Mais les Vikings sont bien là. Ils vont et viennent, établissent des camps dans le sud-est de l’Angleterre. Et dans les années 830, les razzias reprennent. Suivies, bientôt, par des batailles rangées. Plusieurs courriers échangés dans les capitales royales témoignent de l’effroi qui saisit alors l’Europe. Les Vikings ne se contentent plus de seuls butins. Désormais, ils veulent des terres.
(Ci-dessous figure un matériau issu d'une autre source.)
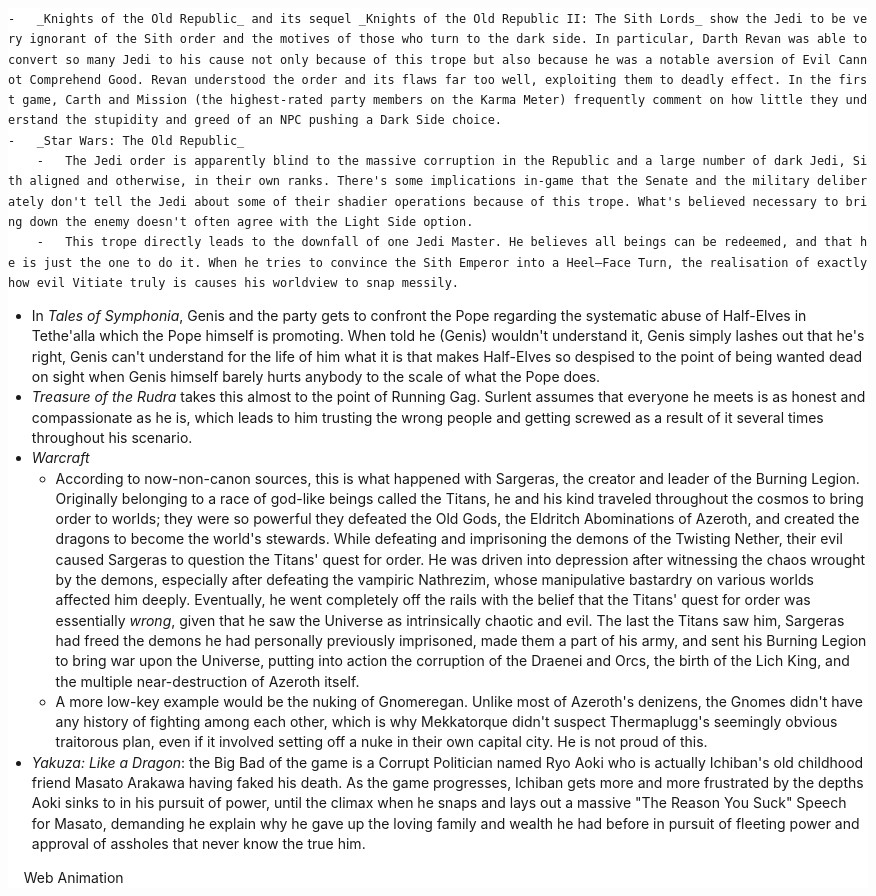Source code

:     -   _Knights of the Old Republic_ and its sequel _Knights of the Old Republic II: The Sith Lords_ show the Jedi to be very ignorant of the Sith order and the motives of those who turn to the dark side. In particular, Darth Revan was able to convert so many Jedi to his cause not only because of this trope but also because he was a notable aversion of Evil Cannot Comprehend Good. Revan understood the order and its flaws far too well, exploiting them to deadly effect. In the first game, Carth and Mission (the highest-rated party members on the Karma Meter) frequently comment on how little they understand the stupidity and greed of an NPC pushing a Dark Side choice.
    -   _Star Wars: The Old Republic_
        -   The Jedi order is apparently blind to the massive corruption in the Republic and a large number of dark Jedi, Sith aligned and otherwise, in their own ranks. There's some implications in-game that the Senate and the military deliberately don't tell the Jedi about some of their shadier operations because of this trope. What's believed necessary to bring down the enemy doesn't often agree with the Light Side option.
        -   This trope directly leads to the downfall of one Jedi Master. He believes all beings can be redeemed, and that he is just the one to do it. When he tries to convince the Sith Emperor into a Heel–Face Turn, the realisation of exactly how evil Vitiate truly is causes his worldview to snap messily.
-   In _Tales of Symphonia_, Genis and the party gets to confront the Pope regarding the systematic abuse of Half-Elves in Tethe'alla which the Pope himself is promoting. When told he (Genis) wouldn't understand it, Genis simply lashes out that he's right, Genis can't understand for the life of him what it is that makes Half-Elves so despised to the point of being wanted dead on sight when Genis himself barely hurts anybody to the scale of what the Pope does.
-   _Treasure of the Rudra_ takes this almost to the point of Running Gag. Surlent assumes that everyone he meets is as honest and compassionate as he is, which leads to him trusting the wrong people and getting screwed as a result of it several times throughout his scenario.
-   _Warcraft_
    -   According to now-non-canon sources, this is what happened with Sargeras, the creator and leader of the Burning Legion. Originally belonging to a race of god-like beings called the Titans, he and his kind traveled throughout the cosmos to bring order to worlds; they were so powerful they defeated the Old Gods, the Eldritch Abominations of Azeroth, and created the dragons to become the world's stewards. While defeating and imprisoning the demons of the Twisting Nether, their evil caused Sargeras to question the Titans' quest for order. He was driven into depression after witnessing the chaos wrought by the demons, especially after defeating the vampiric Nathrezim, whose manipulative bastardry on various worlds affected him deeply. Eventually, he went completely off the rails with the belief that the Titans' quest for order was essentially _wrong_, given that he saw the Universe as intrinsically chaotic and evil. The last the Titans saw him, Sargeras had freed the demons he had personally previously imprisoned, made them a part of his army, and sent his Burning Legion to bring war upon the Universe, putting into action the corruption of the Draenei and Orcs, the birth of the Lich King, and the multiple near-destruction of Azeroth itself.
    -   A more low-key example would be the nuking of Gnomeregan. Unlike most of Azeroth's denizens, the Gnomes didn't have any history of fighting among each other, which is why Mekkatorque didn't suspect Thermaplugg's seemingly obvious traitorous plan, even if it involved setting off a nuke in their own capital city. He is not proud of this.
-   _Yakuza: Like a Dragon_: the Big Bad of the game is a Corrupt Politician named Ryo Aoki who is actually Ichiban's old childhood friend Masato Arakawa having faked his death. As the game progresses, Ichiban gets more and more frustrated by the depths Aoki sinks to in his pursuit of power, until the climax when he snaps and lays out a massive "The Reason You Suck" Speech for Masato, demanding he explain why he gave up the loving family and wealth he had before in pursuit of fleeting power and approval of assholes that never know the true him.

    Web Animation 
En 869, ils rassemblent une grande armée et jettent leur dévolu sur le petit royaume d’Est-Anglie, au nord-est de Londres. Peu à peu, leurs troupes grossissent, sans doute grâce au renfort d’autres flottes vikings guerroyant dans l’archipel britannique. Leur progression semble inexorable. Un à un, les principaux royaumes du centre de l’Angleterre tombent. Ensuite, les Vikings commencent à descendre vers le sud, menaçant le jeune roi du Wessex, Alfred, contraint de se cacher dans des bois et des marais, en 878. Mais dans les mois qui suivent, ce dernier parvient à réunir suffisamment de forces pour infliger une défaite aux Vikings, et les amener à cesser les hostilités.
Pour l’heure, Alfred a sauvé son royaume, mais les Vikings, eux, sont partis pour rester. D’ailleurs, un traité la même année entre le roi et un chef viking nommé Guthrum, a miraculeusement survécu. Il semble définir une zone désormais sous contrôle viking, appelée plus tard le Danelaw (« sous loi danoise »), et couvrant approximativement une moitié nord-est de l’Angleterre (voir précisions en encadré).
Incontestablement, les Vikings vont y laisser leur marque. Aujourd’hui, des sculptures, des tombes et des armes témoignent de leur influence. Beaucoup de noms de lieux en Angleterre sont d’origine viking et se concentrent justement dans le Danelaw. Des analyses génétiques et des fouilles suggèrent que les populations anglo-saxonnes et vikings semblent s’être mélangées. Les chercheurs savent aujourd’hui que la population viking était loin d’être négligeable dans certaines régions anglaises, incluant une forte proportion de femmes.
Mais comment fonctionnait cette société « multiculturelle » ? Par exemple, les Vikings se sont-ils comportés en colons, forçant la population à utiliser leur propre monnaie ? Hormis une région au nord-ouest, vers l’Irlande, les historiens pensent que non. Au contraire, arrivés en Angleterre, les Vikings auraient découvert les avantages des pièces anglaises, les poussant à remiser leur monnaie primitive. En effet, les Vikings n’utilisaient pas de pièces de monnaie, mais de l’argent (le métal) au poids (voir encadré). Se délestant de leurs encombrantes balances, ils auraient constaté à quel point il était plus pratique de compter des pièces. Dès les années 870, en effet, certains rois vikings émettent des monnaies à leur nom. Pas de révolution : ils reprennent les habitudes anglo-saxonnes et continuent de faire frapper des pièces de bonne qualité en abondance.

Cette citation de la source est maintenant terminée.